Re: Didn't need no welfare state (Was: Re: news...)

From: James Rogers (jamesr@best.com)
Date: Mon Apr 17 2000 - 18:49:36 MDT


On Mon, 17 Apr 2000, QueeneMUSE@aol.com wrote:
> zero_powers@hotmail.com writes:
> >
> > You want to end welfare? OK, so do I. But you have to give people the
> > means with which to make their own way in the world. If I'm ignorant,
> > poor, uneducated and unskilled and you kick me and my kids out into the streets
> > to starve, you have de facto turned me into a criminal. I will rob
> > everyone in sight. I will soon be caught and put in jail then,
> > guess what? Free room and board on your dime again. Nice solution.
>
> True. Social services fill a need and are provided because most people can
> see the cause and effect of the spending vs. the state of affairs. This is
> the big dumb-dumb factor of Libertarian politics. It ignores causation. It
> asserts that "things will work themselves out" as soon as we stop
> interfering.

I am not necessarily saying that all the welfare cases should be cut off
cold and kicked into the street. What I am saying is that if the
government had a good solution to offer, we wouldn't have a problem right
now; they certainly haven't solved anything after trillions of dollars
and generations of time. As long as government is involved, it will have a
vested interest in maintaining the status quo, nevermind its theoretical
mission.

I have one important observation from having been on that
side of the tracks: Private, local aid is at least an order of magnitude
more effective than government aid. This is because local charities and
private aid tends not to give "rubberstamp" aid like the government.
Instead, they tend to provide targetted aid that is more carefully matched
to the real needs of people in their community.
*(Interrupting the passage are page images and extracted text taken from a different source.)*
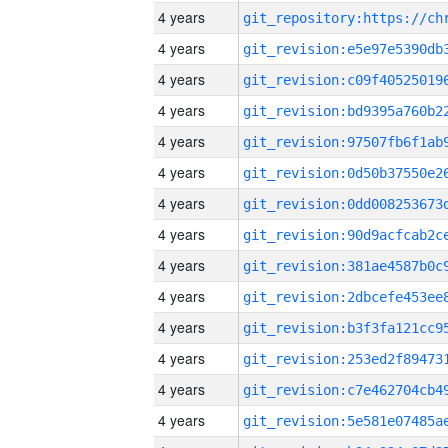
4 years
4 years
4 years
4 years
4 years
4 years
4 years
4 years
4 years
4 years
4 years
4 years
4 years
4 years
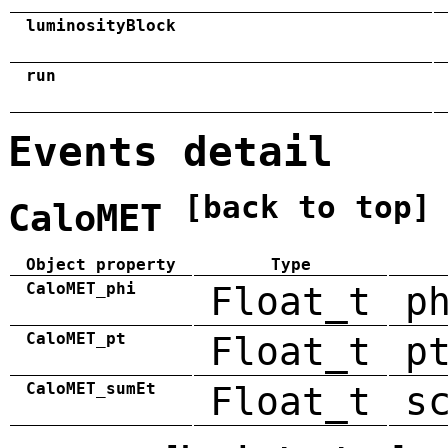
luminosityBlock
run
Events detail
[back to top]
CaloMET
Object property
Type
CaloMET_phi
Float_t
p
CaloMET_pt
Float_t
p
CaloMET_sumEt
Float_t
s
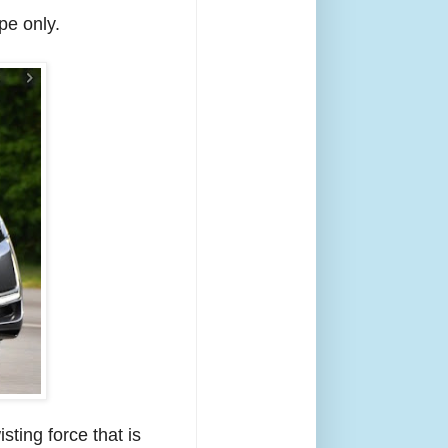
pe only.
sting force that is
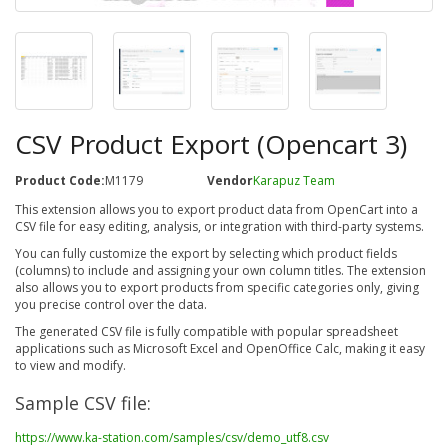
CSV Product Export (Opencart 3)
Product Code:
M1179
Vendor
Karapuz Team
This extension allows you to export product data from OpenCart into a
CSV file for easy editing, analysis, or integration with third-party systems.
You can fully customize the export by selecting which product fields
(columns) to include and assigning your own column titles. The extension
also allows you to export products from specific categories only, giving
you precise control over the data.
The generated CSV file is fully compatible with popular spreadsheet
applications such as Microsoft Excel and OpenOffice Calc, making it easy
to view and modify.
Sample CSV file:
https://www.ka-station.com/samples/csv/demo_utf8.csv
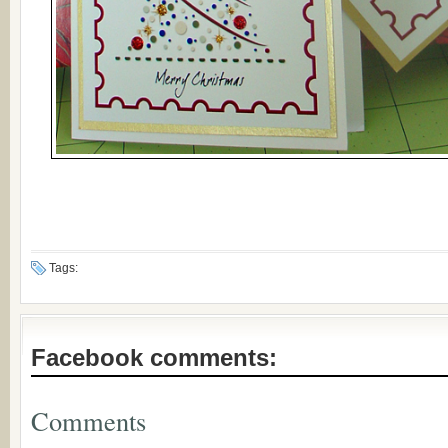
Tags:
Facebook comments:
Comments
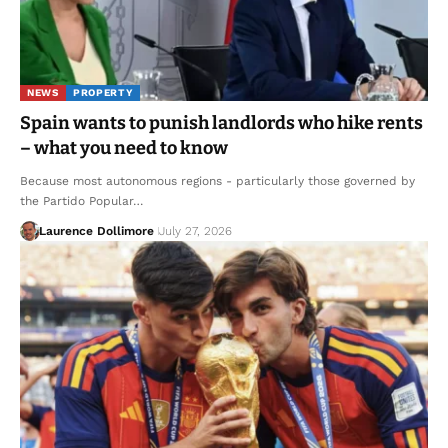
NEWS
PROPERTY
Spain wants to punish landlords who hike rents
– what you need to know
Because most autonomous regions - particularly those governed by
the Partido Popular…
Laurence Dollimore
July 27, 2026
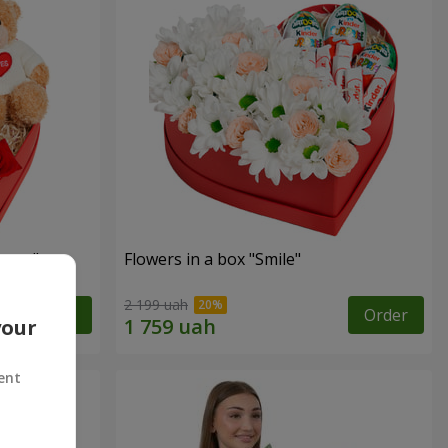
sent"
Flowers in a box "Smile"
2 199 uah
Order
Order
your
ent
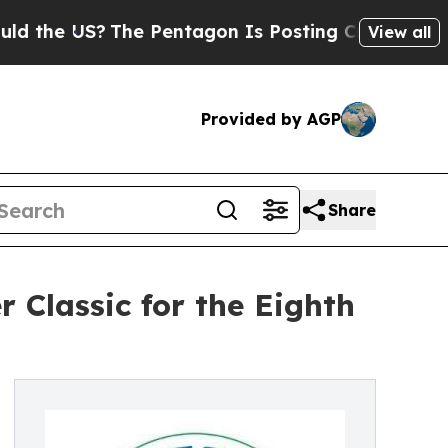
 US?
The Pentagon Is Posting Cryptic Biblical M
View all
Provided by AGP
Share
 Classic for the Eighth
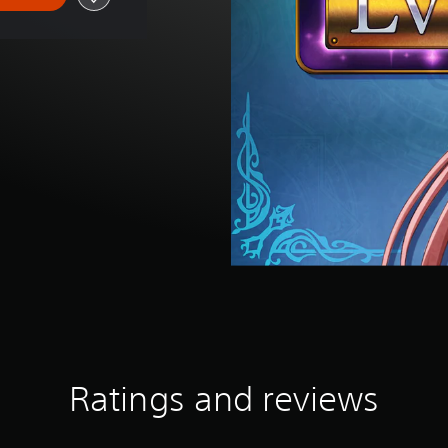
Ratings and reviews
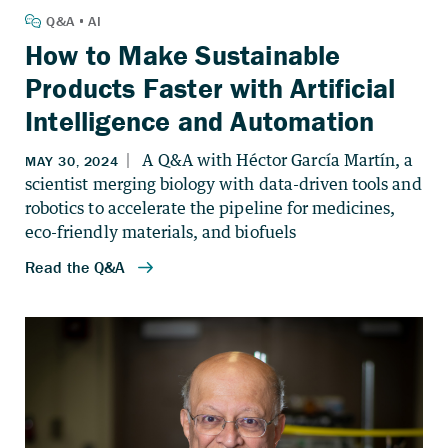
How to Make Sustainable
Products Faster with Artificial
Intelligence and Automation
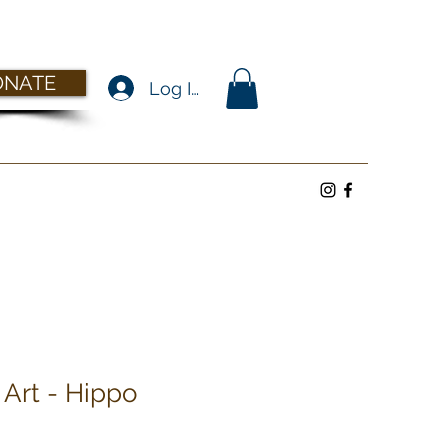
ONATE
Log In
 Art - Hippo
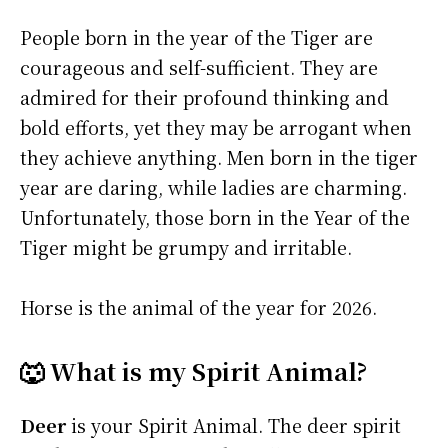
People born in the year of the Tiger are
courageous and self-sufficient. They are
admired for their profound thinking and
bold efforts, yet they may be arrogant when
they achieve anything. Men born in the tiger
year are daring, while ladies are charming.
Unfortunately, those born in the Year of the
Tiger might be grumpy and irritable.
Horse is the animal of the year for 2026.
🐺 What is my Spirit Animal?
Deer
is your Spirit Animal. The deer spirit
Also, local private aid
often creates social pressures and novel opportunities that encourage
change in those receiving the aid, something that government aid is very
poor at accomplishing. People have a vested interest in improving
the health of their local communities.

So my argument isn't so much that we should abolish all charities, but that
we should put the job of providing charity back to private individuals in
local communities instead of through the government. One of the best ways
to do this is to stop taxing the hell out of people simply so that the
government can supply its mediocre, ineffectual, and largely wasteful
"charity". Private organizations could be many times as effective for a
small fraction of the money and I believe history bears this out.

In other words, I am a libertarian because I *do* care.